• ACTIVITY: Which of the lines in the data mention the string "Adhesive"? List them all.

• SOURCE DATA:

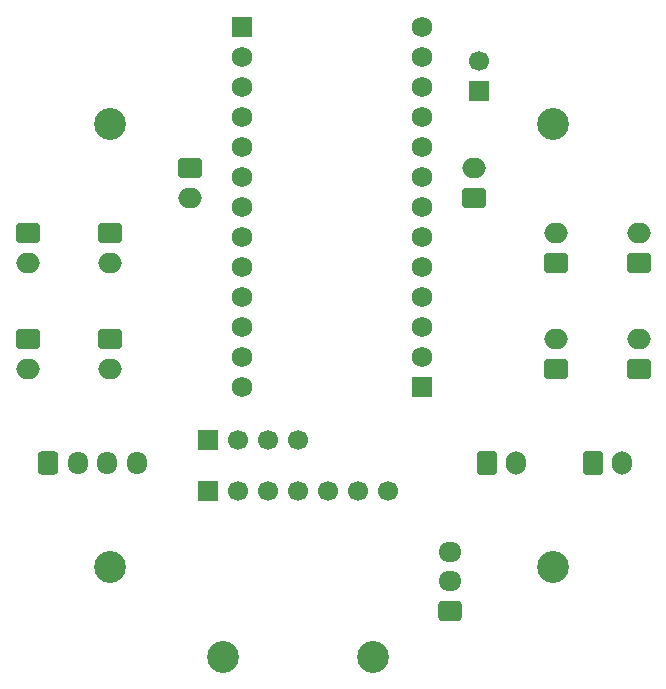
<source format=gbr>
%TF.GenerationSoftware,KiCad,Pcbnew,9.0.1*%
%TF.CreationDate,2025-05-03T16:32:41-05:00*%
%TF.ProjectId,WhackAMole,57686163-6b41-44d6-9f6c-652e6b696361,rev?*%
%TF.SameCoordinates,Original*%
%TF.FileFunction,Soldermask,Top*%
%TF.FilePolarity,Negative*%
%FSLAX46Y46*%
G04 Gerber Fmt 4.6, Leading zero omitted, Abs format (unit mm)*
G04 Created by KiCad (PCBNEW 9.0.1) date 2025-05-03 16:32:41*
%MOMM*%
%LPD*%
G01*
G04 APERTURE LIST*
G04 Aperture macros list*
%AMRoundRect*
0 Rectangle with rounded corners*
0 $1 Rounding radius*
0 $2 $3 $4 $5 $6 $7 $8 $9 X,Y pos of 4 corners*
0 Add a 4 corners polygon primitive as box body*
4,1,4,$2,$3,$4,$5,$6,$7,$8,$9,$2,$3,0*
0 Add four circle primitives for the rounded corners*
1,1,$1+$1,$2,$3*
1,1,$1+$1,$4,$5*
1,1,$1+$1,$6,$7*
1,1,$1+$1,$8,$9*
0 Add four rect primitives between the rounded corners*
20,1,$1+$1,$2,$3,$4,$5,0*
20,1,$1+$1,$4,$5,$6,$7,0*
20,1,$1+$1,$6,$7,$8,$9,0*
20,1,$1+$1,$8,$9,$2,$3,0*%
G04 Aperture macros list end*
%ADD10R,1.752600X1.752600*%
%ADD11C,1.752600*%
%ADD12R,1.700000X1.700000*%
%ADD13C,1.700000*%
%ADD14RoundRect,0.250000X0.750000X-0.600000X0.750000X0.600000X-0.750000X0.600000X-0.750000X-0.600000X0*%
%ADD15O,2.000000X1.700000*%
%ADD16C,2.700000*%
%ADD17RoundRect,0.250000X-0.750000X0.600000X-0.750000X-0.600000X0.750000X-0.600000X0.750000X0.600000X0*%
%ADD18RoundRect,0.250000X-0.600000X-0.750000X0.600000X-0.750000X0.600000X0.750000X-0.600000X0.750000X0*%
%ADD19O,1.700000X2.000000*%
%ADD20RoundRect,0.250000X-0.600000X-0.725000X0.600000X-0.725000X0.600000X0.725000X-0.600000X0.725000X0*%
%ADD21O,1.700000X1.950000*%
%ADD22RoundRect,0.250000X0.725000X-0.600000X0.725000X0.600000X-0.725000X0.600000X-0.725000X-0.600000X0*%
%ADD23O,1.950000X1.700000*%
G04 APERTURE END LIST*
D10*
%TO.C,U2*%
X124880000Y-78030000D03*
D11*
X124880000Y-80570000D03*
X124880000Y-83110000D03*
X124880000Y-85650000D03*
X124880000Y-88190000D03*
X124880000Y-90730000D03*
X124880000Y-93270000D03*
X124880000Y-95810000D03*
X124880000Y-98350000D03*
X124880000Y-100890000D03*
X124880000Y-103430000D03*
X124880000Y-105970000D03*
X124880000Y-108510000D03*
X140120000Y-78030000D03*
X140120000Y-80570000D03*
X140120000Y-83110000D03*
X140120000Y-85650000D03*
X140120000Y-88190000D03*
X140120000Y-90730000D03*
X140120000Y-93270000D03*
X140120000Y-95810000D03*
X140120000Y-98350000D03*
X140120000Y-100890000D03*
X140120000Y-103430000D03*
X140120000Y-105970000D03*
D10*
X140120000Y-108510000D03*
%TD*%
D12*
%TO.C,J13*%
X145000000Y-83500000D03*
D13*
X145000000Y-80960000D03*
%TD*%
D14*
%TO.C,J8*%
X151500000Y-98000000D03*
D15*
X151500000Y-95500000D03*
%TD*%
D16*
%TO.C,H1*%
X113750000Y-86250000D03*
%TD*%
D14*
%TO.C,J7*%
X158500000Y-98000000D03*
D15*
X158500000Y-95500000D03*
%TD*%
D14*
%TO.C,J10*%
X151500000Y-107000000D03*
D15*
X151500000Y-104500000D03*
%TD*%
D17*
%TO.C,J3*%
X106750000Y-95500000D03*
D15*
X106750000Y-98000000D03*
%TD*%
D18*
%TO.C,J12*%
X145600000Y-115000000D03*
D19*
X148100000Y-115000000D03*
%TD*%
D20*
%TO.C,J14*%
X108500000Y-115000000D03*
D21*
X111000000Y-115000000D03*
X113500000Y-115000000D03*
X116000000Y-115000000D03*
%TD*%
D12*
%TO.C,J16*%
X122000000Y-113000000D03*
D13*
X124540000Y-113000000D03*
X127080000Y-113000000D03*
X129620000Y-113000000D03*
%TD*%
D17*
%TO.C,J2*%
X113750000Y-104500000D03*
D15*
X113750000Y-107000000D03*
%TD*%
D14*
%TO.C,J6*%
X144500000Y-92500000D03*
D15*
X144500000Y-90000000D03*
%TD*%
D22*
%TO.C,RV1*%
X142500000Y-127500000D03*
D23*
X142500000Y-125000000D03*
X142500000Y-122500000D03*
%TD*%
D18*
%TO.C,J11*%
X154600000Y-115000000D03*
D19*
X157100000Y-115000000D03*
%TD*%
D16*
%TO.C,J15*%
X123270000Y-131370000D03*
X135970000Y-131370000D03*
D12*
X122000000Y-117370000D03*
D13*
X124540000Y-117370000D03*
X127080000Y-117370000D03*
X129620000Y-117370000D03*
X132160000Y-117370000D03*
X134700000Y-117370000D03*
X137240000Y-117370000D03*
%TD*%
D14*
%TO.C,J9*%
X158500000Y-107000000D03*
D15*
X158500000Y-104500000D03*
%TD*%
D17*
%TO.C,J1*%
X106750000Y-104500000D03*
D15*
X106750000Y-107000000D03*
%TD*%
D16*
%TO.C,H3*%
X151250000Y-123750000D03*
%TD*%
%TO.C,H2*%
X113750000Y-123750000D03*
%TD*%
%TO.C,H4*%
X151250000Y-86250000D03*
%TD*%
D17*
%TO.C,J4*%
X113750000Y-95500000D03*
D15*
X113750000Y-98000000D03*
%TD*%
D17*
%TO.C,J5*%
X120500000Y-90000000D03*
D15*
X120500000Y-92500000D03*
%TD*%
M02*

</source>
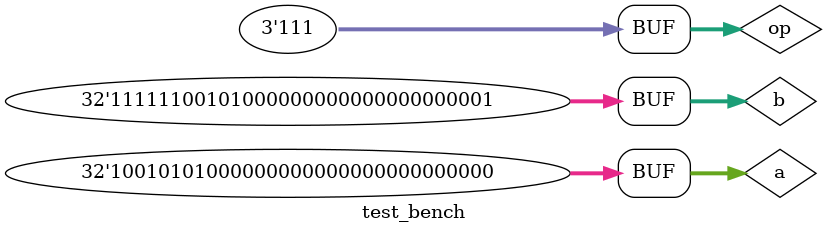
<source format=v>
`define DELAY 20
module test_bench(); 
	reg [31:0] a,b;
	reg [2:0] op;
	wire [31:0] sum;

	ALU32bit g1(a,b,op,sum);
	initial begin
	a = 32'b00000000000000000000000000000011; b = 32'b00000000000000000000000000000001; op = 000;
	#`DELAY;
	a = 32'b11111000000000000000000000000011; b = 32'b11111111111111111111111111111111; op = 001;
	#`DELAY;
	a = 32'b00000000000000000000000000000011; b = 32'b00000000000000000000000000000001; op = 010;
	#`DELAY;
	a = 32'b00000000000000000000000000000000; b = 32'b00000000000000000000000000000001; op = 100;
	#`DELAY;
	a = 32'b10010101000000000000000000000000; b = 32'b11111100101000000000000000000001; op = 101;
	#`DELAY;
	a = 32'b10010101000000000000000000000000; b = 32'b11111100101000000000000000000001; op = 110;
	#`DELAY;
	a = 32'b10010101000000000000000000000000; b = 32'b11111100101000000000000000000001; op = 111;
	#`DELAY;
	end
	 
	 
	initial
	begin
	$monitor("time = %2d, a =%32b, b=%32b, op=%3b, sum=%32b", $time, a, b, op, sum);
	end
 
endmodule
</source>
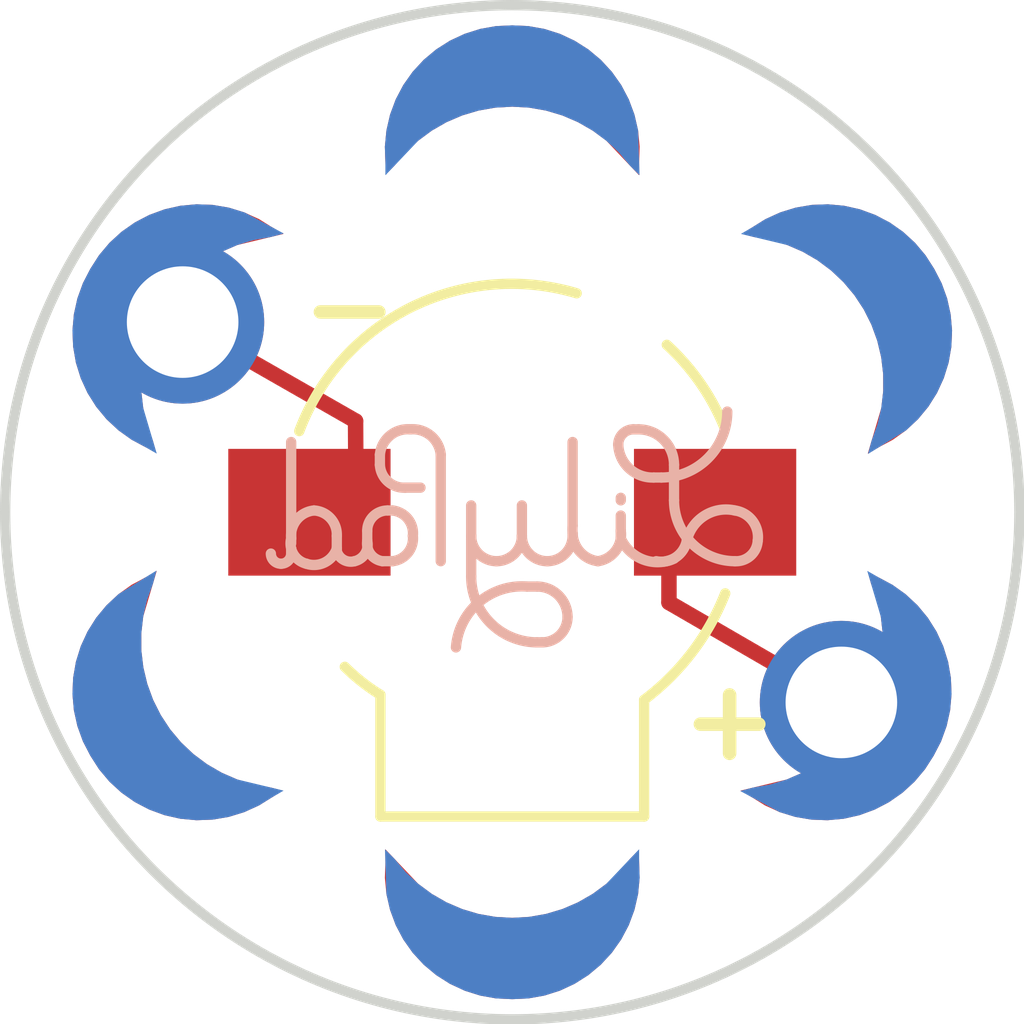
<source format=kicad_pcb>
(kicad_pcb (version 20211014) (generator pcbnew)

  (general
    (thickness 1.6)
  )

  (paper "A4")
  (layers
    (0 "F.Cu" signal)
    (31 "B.Cu" signal)
    (32 "B.Adhes" user "B.Adhesive")
    (33 "F.Adhes" user "F.Adhesive")
    (34 "B.Paste" user)
    (35 "F.Paste" user)
    (36 "B.SilkS" user "B.Silkscreen")
    (37 "F.SilkS" user "F.Silkscreen")
    (38 "B.Mask" user)
    (39 "F.Mask" user)
    (40 "Dwgs.User" user "User.Drawings")
    (41 "Cmts.User" user "User.Comments")
    (42 "Eco1.User" user "User.Eco1")
    (43 "Eco2.User" user "User.Eco2")
    (44 "Edge.Cuts" user)
    (45 "Margin" user)
    (46 "B.CrtYd" user "B.Courtyard")
    (47 "F.CrtYd" user "F.Courtyard")
    (48 "B.Fab" user)
    (49 "F.Fab" user)
    (50 "User.1" user)
    (51 "User.2" user)
    (52 "User.3" user)
    (53 "User.4" user)
    (54 "User.5" user)
    (55 "User.6" user)
    (56 "User.7" user)
    (57 "User.8" user)
    (58 "User.9" user)
  )

  (setup
    (pad_to_mask_clearance 0)
    (pcbplotparams
      (layerselection 0x00010fc_ffffffff)
      (disableapertmacros false)
      (usegerberextensions false)
      (usegerberattributes true)
      (usegerberadvancedattributes true)
      (creategerberjobfile true)
      (svguseinch false)
      (svgprecision 6)
      (excludeedgelayer true)
      (plotframeref false)
      (viasonmask false)
      (mode 1)
      (useauxorigin false)
      (hpglpennumber 1)
      (hpglpenspeed 20)
      (hpglpendiameter 15.000000)
      (dxfpolygonmode true)
      (dxfimperialunits true)
      (dxfusepcbnewfont true)
      (psnegative false)
      (psa4output false)
      (plotreference true)
      (plotvalue true)
      (plotinvisibletext false)
      (sketchpadsonfab false)
      (subtractmaskfromsilk false)
      (outputformat 1)
      (mirror false)
      (drillshape 1)
      (scaleselection 1)
      (outputdirectory "")
    )
  )

  (net 0 "")
  (net 1 "-")
  (net 2 "+")

  (footprint "boardEagle:PETAL-SMALL-2SIDE" (layer "F.Cu") (at 142.0011 101.2536 -120))

  (footprint "boardEagle:PETAL-NOHOLE-2SIDE" (layer "F.Cu") (at 148.5011 97.5036 180))

  (footprint "boardEagle:PETAL-NOHOLE-2SIDE" (layer "F.Cu") (at 148.5011 112.5036))

  (footprint "boardEagle:PETAL-NOHOLE-2SIDE" (layer "F.Cu") (at 142.0011 108.7536 -60))

  (footprint "boardEagle:PETAL-SMALL-2SIDE" (layer "F.Cu") (at 154.9911 108.7536 60))

  (footprint "boardEagle:BUZZER-CCV" (layer "F.Cu") (at 148.5011 105.0036))

  (footprint "boardEagle:PETAL-NOHOLE-2SIDE" (layer "F.Cu") (at 155.0011 101.2536 120))

  (footprint "boardEagle:LOGO-LILYPAD" (layer "B.Cu") (at 148.5011 105.0036 180))

  (gr_arc (start 145.5911 110.0436) (mid 141.514636 109.037183) (end 142.6811 105.003599) (layer "F.Mask") (width 0.2032) (tstamp 5a9fc6b3-c1c4-48d8-829d-38d02f2e5741))
  (gr_arc (start 142.6811 105.0036) (mid 141.498705 100.975002) (end 145.5711 99.953601) (layer "F.Mask") (width 0.2032) (tstamp 80025f8a-f8f5-4d19-965e-44724404dc72))
  (gr_arc (start 151.4211 110.0536) (mid 148.500927 113.063556) (end 145.591099 110.043598) (layer "F.Mask") (width 0.2032) (tstamp cbe86b66-cae8-4639-b481-8fd21c677c77))
  (gr_arc (start 154.3311 105.0036) (mid 155.504741 109.043323) (end 151.421098 110.053598) (layer "F.Mask") (width 0.2032) (tstamp e175790d-d5b0-4659-9d02-215c4d0d3b31))
  (gr_arc (start 151.4211 99.9436) (mid 155.485097 100.97317) (end 154.3311 105.003601) (layer "F.Mask") (width 0.2032) (tstamp e42ea498-7efc-4278-b9b7-6bf9faac3120))
  (gr_arc (start 145.5711 99.9536) (mid 148.490947 96.933555) (end 151.421101 99.9436) (layer "F.Mask") (width 0.2032) (tstamp fb4be54b-84c5-4fa9-9df0-b957e11e5437))
  (gr_circle (center 148.5011 105.0036) (end 158.5011 105.0036) (layer "Edge.Cuts") (width 0.2032) (fill none) (tstamp 7f3d7a20-6d15-4790-ade5-7a85a7178d53))
  (gr_text "-" (at 144.1831 101.8286) (layer "F.SilkS") (tstamp 46457d7e-2a1e-4370-8ceb-ea45387fb150)
    (effects (font (size 1.5113 1.5113) (thickness 0.2667)) (justify left bottom))
  )
  (gr_text "+" (at 151.6761 109.9566) (layer "F.SilkS") (tstamp b05e1a07-39ac-4054-bae6-6d595cd474de)
    (effects (font (size 1.5113 1.5113) (thickness 0.2667)) (justify left bottom))
  )

  (segment (start 144.5011 105.0036) (end 144.4911 105.0136) (width 0.3048) (layer "F.Cu") (net 1) (tstamp 2ea46cec-b24e-4946-9c3b-d0affddf423f))
  (segment (start 144.4911 105.0136) (end 145.4211 104.9936) (width 0.3048) (layer "F.Cu") (net 1) (tstamp 6e343dbf-acab-42fe-8cc2-20c33737bb36))
  (segment (start 145.4111 103.2036) (end 142.0011 101.2536) (width 0.3048) (layer "F.Cu") (net 1) (tstamp 9151e0b5-83d7-47a4-9fdc-f24aa151bdb8))
  (segment (start 145.4211 104.9936) (end 145.4111 103.2036) (width 0.3048) (layer "F.Cu") (net 1) (tstamp e423a27d-85d5-4d86-a529-8ad11784da08))
  (segment (start 151.5911 105.0036) (end 151.5911 106.7836) (width 0.3048) (layer "F.Cu") (net 2) (tstamp 1acbe3ed-30e8-427d-ac49-1f190960df36))
  (segment (start 152.6111 104.8936) (end 151.5911 105.0036) (width 0.3048) (layer "F.Cu") (net 2) (tstamp 22a8d678-05aa-4468-aaf2-e478b3b9dbe2))
  (segment (start 151.5911 106.7836) (end 154.9911 108.7536) (width 0.3048) (layer "F.Cu") (net 2) (tstamp 85e7525b-bf3a-45a9-a384-451c2b80dc5d))
  (segment (start 152.5011 105.0036) (end 152.6111 104.8936) (width 0.3048) (layer "F.Cu") (net 2) (tstamp fbe362cc-5dc7-404f-a0f6-4dd43fdac985))

)

</source>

• RESULT FOR THIS TASK:
    (32 "B.Adhes" user "B.Adhesive")
    (33 "F.Adhes" user "F.Adhesive")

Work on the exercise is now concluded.